The steadily growing temperature in the apartment and her own agitated nerves slowly sapped away at Emily’s energy, darkening her mood even further. There was little more she could do today, other than sit and brood the rest of the evening away. That wouldn’t help. She wanted to rest, but the clammy heat made her sticky and uncomfortable, besides she was tired but not sleepy. She grabbed a bottle of over-the-counter sleep aids she kept in the medicine cabinet in the bathroom, popped two of them into her mouth and swallowed them with a swig of water before climbing onto her bed and burying herself in the welcoming coolness of the comforter.
Outside the apartment window, the red dust continued to scratch against the glass, blindly looking for a way in. Emily didn’t care. Within minutes, the stress of the day and the sedating effects of the sleeping pills pulled her down into sleep.

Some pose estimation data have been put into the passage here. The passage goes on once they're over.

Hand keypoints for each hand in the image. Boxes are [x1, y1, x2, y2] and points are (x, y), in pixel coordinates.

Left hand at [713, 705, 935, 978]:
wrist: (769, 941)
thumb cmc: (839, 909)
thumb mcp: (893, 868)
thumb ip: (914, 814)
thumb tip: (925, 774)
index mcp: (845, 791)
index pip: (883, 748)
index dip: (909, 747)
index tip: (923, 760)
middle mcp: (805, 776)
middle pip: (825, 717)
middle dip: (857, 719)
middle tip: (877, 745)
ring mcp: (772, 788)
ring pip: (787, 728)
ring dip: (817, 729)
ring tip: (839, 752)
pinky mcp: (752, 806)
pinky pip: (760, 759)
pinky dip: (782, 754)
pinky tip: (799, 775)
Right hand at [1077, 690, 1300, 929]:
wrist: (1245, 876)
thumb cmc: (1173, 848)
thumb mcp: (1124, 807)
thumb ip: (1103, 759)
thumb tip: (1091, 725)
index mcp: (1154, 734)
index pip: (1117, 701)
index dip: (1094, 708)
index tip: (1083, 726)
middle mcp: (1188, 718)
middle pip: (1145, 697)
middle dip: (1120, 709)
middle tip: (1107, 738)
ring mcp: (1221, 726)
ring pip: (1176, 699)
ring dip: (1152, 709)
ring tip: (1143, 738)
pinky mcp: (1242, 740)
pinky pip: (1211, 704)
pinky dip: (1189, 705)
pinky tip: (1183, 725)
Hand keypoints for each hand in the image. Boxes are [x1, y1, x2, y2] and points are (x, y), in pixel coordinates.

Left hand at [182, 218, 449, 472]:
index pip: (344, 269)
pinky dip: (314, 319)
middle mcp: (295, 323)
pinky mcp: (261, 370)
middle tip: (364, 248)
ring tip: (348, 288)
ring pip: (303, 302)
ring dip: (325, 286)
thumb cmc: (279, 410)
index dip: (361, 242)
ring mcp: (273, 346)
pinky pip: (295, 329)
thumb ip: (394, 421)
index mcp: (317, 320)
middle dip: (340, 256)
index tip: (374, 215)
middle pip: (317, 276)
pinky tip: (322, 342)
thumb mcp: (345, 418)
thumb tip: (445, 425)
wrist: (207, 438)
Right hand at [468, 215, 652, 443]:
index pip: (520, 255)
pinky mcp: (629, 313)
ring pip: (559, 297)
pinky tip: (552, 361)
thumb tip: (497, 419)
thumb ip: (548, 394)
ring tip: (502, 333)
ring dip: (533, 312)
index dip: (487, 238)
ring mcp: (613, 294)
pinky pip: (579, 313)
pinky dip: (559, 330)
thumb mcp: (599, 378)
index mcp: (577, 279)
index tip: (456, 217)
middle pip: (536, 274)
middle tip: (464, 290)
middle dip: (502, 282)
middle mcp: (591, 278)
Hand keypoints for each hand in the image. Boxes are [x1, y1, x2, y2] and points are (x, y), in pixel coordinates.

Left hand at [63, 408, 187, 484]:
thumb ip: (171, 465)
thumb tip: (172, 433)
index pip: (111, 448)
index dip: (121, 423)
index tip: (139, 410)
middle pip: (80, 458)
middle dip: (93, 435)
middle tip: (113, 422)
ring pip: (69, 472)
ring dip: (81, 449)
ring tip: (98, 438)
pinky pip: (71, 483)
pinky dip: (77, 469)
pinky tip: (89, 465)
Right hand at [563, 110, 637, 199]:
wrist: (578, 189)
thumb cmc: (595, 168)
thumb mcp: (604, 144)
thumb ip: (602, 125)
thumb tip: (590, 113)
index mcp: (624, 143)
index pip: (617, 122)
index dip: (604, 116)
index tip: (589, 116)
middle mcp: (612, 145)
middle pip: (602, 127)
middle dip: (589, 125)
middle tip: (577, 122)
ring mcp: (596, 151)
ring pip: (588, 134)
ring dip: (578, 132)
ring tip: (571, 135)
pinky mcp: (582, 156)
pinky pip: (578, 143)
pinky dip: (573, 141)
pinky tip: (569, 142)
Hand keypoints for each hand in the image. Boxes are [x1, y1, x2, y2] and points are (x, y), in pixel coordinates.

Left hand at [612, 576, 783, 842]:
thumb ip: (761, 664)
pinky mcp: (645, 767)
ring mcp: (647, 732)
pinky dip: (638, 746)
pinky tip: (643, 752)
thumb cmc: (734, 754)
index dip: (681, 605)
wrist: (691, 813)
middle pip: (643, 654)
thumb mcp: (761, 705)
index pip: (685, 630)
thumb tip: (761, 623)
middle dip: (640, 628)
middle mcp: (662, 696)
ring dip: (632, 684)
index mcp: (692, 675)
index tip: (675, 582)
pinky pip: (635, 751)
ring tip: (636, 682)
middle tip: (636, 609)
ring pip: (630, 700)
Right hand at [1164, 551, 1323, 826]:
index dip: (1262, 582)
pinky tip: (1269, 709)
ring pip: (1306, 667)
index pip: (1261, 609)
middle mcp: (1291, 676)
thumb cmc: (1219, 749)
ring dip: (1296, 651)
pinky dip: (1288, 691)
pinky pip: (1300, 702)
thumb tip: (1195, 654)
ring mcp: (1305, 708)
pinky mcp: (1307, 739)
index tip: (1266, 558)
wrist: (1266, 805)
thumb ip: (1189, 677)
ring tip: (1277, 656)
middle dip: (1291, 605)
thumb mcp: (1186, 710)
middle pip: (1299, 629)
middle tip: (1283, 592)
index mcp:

Emily awoke to the faint but unmistakable sound of a baby crying.
At first, as the sound penetrated her Diphenhydramine induced sleep, Emily thought she was simply dreaming.
She felt damp and she could sense tiny pinpricks of perspiration all over her skin. With no air conditioning to cool her, the temperature had continued its gradual rise overnight. She’d kicked the comforter off at some point and now lay spread-eagled diagonally across the bed. The medication she’d taken to help her sleep had left her feeling woozy while it continued to try to drag her back down into sleep.
Of course it’s not a baby. Just a dream. Go back to sleep. No need to wake up yet , her addled mind whispered to her.
Then the sound came again. A drawn out wail that was unmistakable. Adrenaline instantly pumped into her body negating the pills effects and she bolted upright, listening intently to make sure she was not just hearing some sound created by the building.